On this front, Trump will almost certainly part with the outgoing administration’s refusal to publicly identify Islamist ideology as the enemy. This attitude will place on the defensive Israel’s three major enemies, namely: the Sunni Hamas in Gaza, the Shi’ite Hezbollah in Lebanon, and the Ayatollahs of Teheran.

Trump’s stated intention to cancel or renegotiate the deal with Iran will be difficult to deliver and few expect such an annulment to materialise in the short term. The current assessment in Jerusalem is that at most Trump will try to reopen some of the deal’s clauses. Yet even if he keeps the deal untouched, he will likely delegitimise the Mullahs’ rule, openly disparage its ways, and actively help the regime’s opposition.

A big riddle will be Trump’s treatment of Russia in general, and its Middle Eastern interventions in particular. His stated aim to cooperate with Moscow in defeating ISIS is seen in Israel as a practical course, but few understand how such cooperation will sit with Russia’s role in the Syrian regime’s ongoing massacre of its own people.

Similarly, no one knows what Trump makes of Russia’s renewed penetration into Egypt. He might let that be, but he might also seek Egypt’s restoration to America’s fold, and the revival of its role as the West’s Middle Eastern pivot, perhaps by helping the el-Sisi Government out of the economic crisis with which is currently struggling.

The Palestinian situation will likely be, from Trump’s viewpoint, on the margins of these much bigger issues. Still, on Netanyahu’s right flank Trump’s upset win has kindled hopes for a reinvention of the American attitude toward the Arab-Israeli conflict.

“Trump’s victory is a great opportunity to immediately announce a retreat from the idea of establishing Palestine at the heart of the land [of Israel], which would be a direct blow to our security and justice,” said Education Minister Naftali Bennett, head of the nationalist-religious Bayit Yehudi faction. “This is the president-elect’s philosophy as it appears in his platform, and that should be our path,” he added, and concluded: “The Palestinian-state era is over.”

While that statement clearly conveys the extreme Israeli Right’s wishes, its validity as a prediction remains to be seen.

For now, the Israeli Right prefers to take Trump’s unreservedly pro-Israeli statements at face value. They thus expect him to start by delivering on his vow to relocate the American embassy from Tel Aviv to Jerusalem, a move Washington had been reserving until the aftermath of a future Israeli-Palestinian peace deal.

The timing and nature of Trump’s moves concerning Israel will depend to some extent on the appointments he makes.

West Bank settlers derive particular inspiration from the fact that one of Trump’s senior advisers, David Friedman, is a veteran and public supporter of their cause.

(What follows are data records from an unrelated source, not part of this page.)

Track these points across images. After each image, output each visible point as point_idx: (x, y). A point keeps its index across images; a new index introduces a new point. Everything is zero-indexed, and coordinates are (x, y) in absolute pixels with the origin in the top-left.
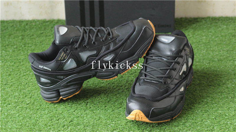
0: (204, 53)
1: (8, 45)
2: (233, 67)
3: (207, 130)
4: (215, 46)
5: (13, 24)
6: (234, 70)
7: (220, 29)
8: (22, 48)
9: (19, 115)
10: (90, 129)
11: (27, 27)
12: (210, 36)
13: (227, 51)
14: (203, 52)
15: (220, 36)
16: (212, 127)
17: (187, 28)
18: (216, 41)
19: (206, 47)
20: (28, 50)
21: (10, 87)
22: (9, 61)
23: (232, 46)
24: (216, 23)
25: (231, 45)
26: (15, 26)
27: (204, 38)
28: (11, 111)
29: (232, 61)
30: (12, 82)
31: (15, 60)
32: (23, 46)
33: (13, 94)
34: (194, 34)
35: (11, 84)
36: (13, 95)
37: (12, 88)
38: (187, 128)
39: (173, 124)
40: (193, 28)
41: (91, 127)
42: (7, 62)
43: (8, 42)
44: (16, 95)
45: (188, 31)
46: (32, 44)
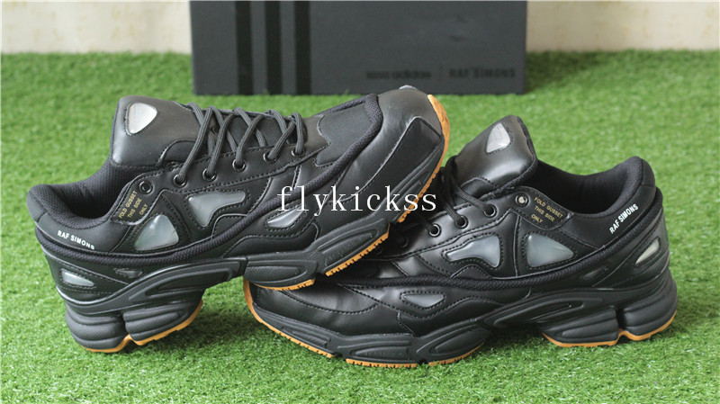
0: (615, 152)
1: (13, 125)
2: (705, 192)
3: (626, 373)
4: (650, 132)
5: (28, 64)
6: (707, 202)
7: (665, 85)
8: (58, 133)
9: (44, 322)
10: (263, 365)
11: (72, 73)
12: (634, 105)
13: (688, 147)
14: (612, 149)
15: (663, 104)
16: (640, 362)
17: (564, 81)
18: (652, 118)
19: (620, 135)
20: (73, 140)
21: (16, 245)
22: (15, 169)
23: (702, 133)
24: (653, 67)
25: (698, 132)
26: (35, 69)
27: (617, 109)
28: (20, 312)
29: (700, 177)
30: (23, 229)
31: (34, 166)
32: (59, 127)
33: (27, 263)
34: (586, 98)
35: (20, 235)
36: (27, 267)
37: (24, 247)
38: (563, 365)
39: (520, 354)
40: (581, 82)
41: (266, 361)
42: (9, 172)
43: (15, 117)
44: (35, 266)
45: (566, 89)
46: (89, 121)
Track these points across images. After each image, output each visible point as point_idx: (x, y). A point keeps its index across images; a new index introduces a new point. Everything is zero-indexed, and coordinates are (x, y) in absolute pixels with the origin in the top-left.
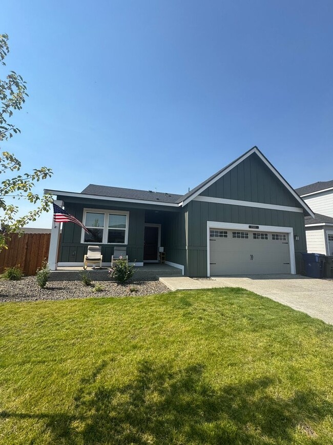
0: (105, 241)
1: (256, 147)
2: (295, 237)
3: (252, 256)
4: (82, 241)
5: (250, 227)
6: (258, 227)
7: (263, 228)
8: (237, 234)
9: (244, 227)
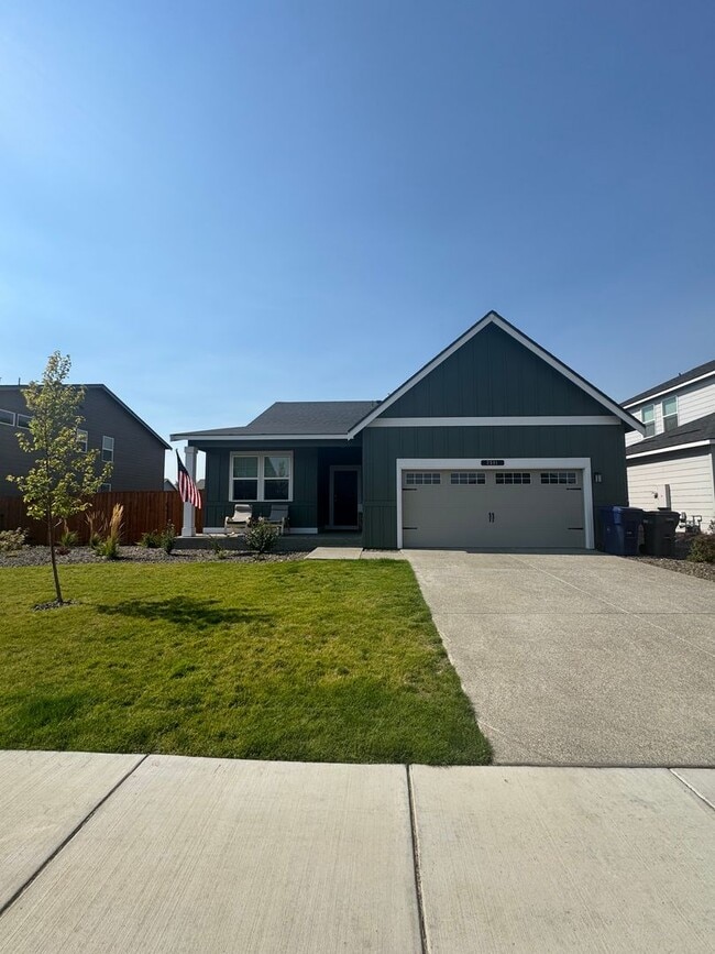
0: (261, 497)
1: (492, 312)
2: (594, 475)
3: (492, 516)
4: (231, 499)
5: (484, 463)
6: (502, 463)
7: (512, 464)
8: (459, 477)
9: (474, 464)
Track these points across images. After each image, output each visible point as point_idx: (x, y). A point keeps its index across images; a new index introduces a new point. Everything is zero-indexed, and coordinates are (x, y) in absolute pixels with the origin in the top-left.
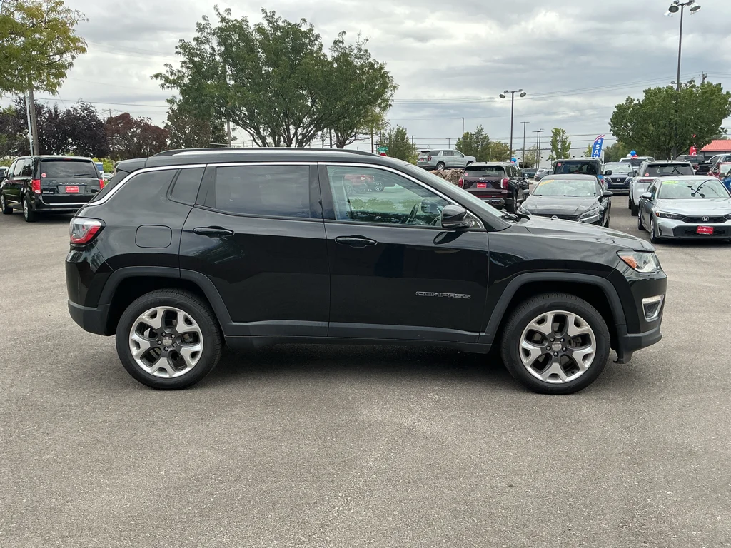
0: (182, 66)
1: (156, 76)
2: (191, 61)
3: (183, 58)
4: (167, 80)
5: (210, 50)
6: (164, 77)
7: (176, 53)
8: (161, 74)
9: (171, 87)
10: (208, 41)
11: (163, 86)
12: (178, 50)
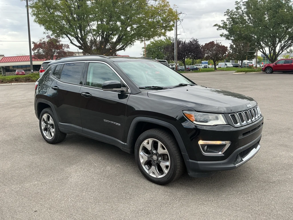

Rumours that Friedman will be Trump’s special Middle East envoy underscored reports that trenchantly pro-Israel former Ambassador to the UN, John Bolton, is one leading contender for secretary of state, and that candidates for other key cabinet positions will go to other supporters of the Israeli Right, like Rudy Giuliani or Newt Gingrich.

Such appointments will surely make Netanyahu and his aides feel they are among friends when dealing with the new administration. However, policy may well end up shaped by stubborn realities and sudden events that will prove stronger than any individual in the Trump operation, including Trump himself.

The best walking testimony of the power of these external dynamics is Trump’s predecessor.

The same Obama who delivered the Cairo Speech ended up delivering to Israel the most generous military aid deal it has ever received. That happened because, as the years elapsed, the man who had originally set out to appease the Muslim world was staring at a disintegrating Middle East, where Israel’s stability and loyalty to Uncle Sam proved to be the only anchor on which Washington could durably rely.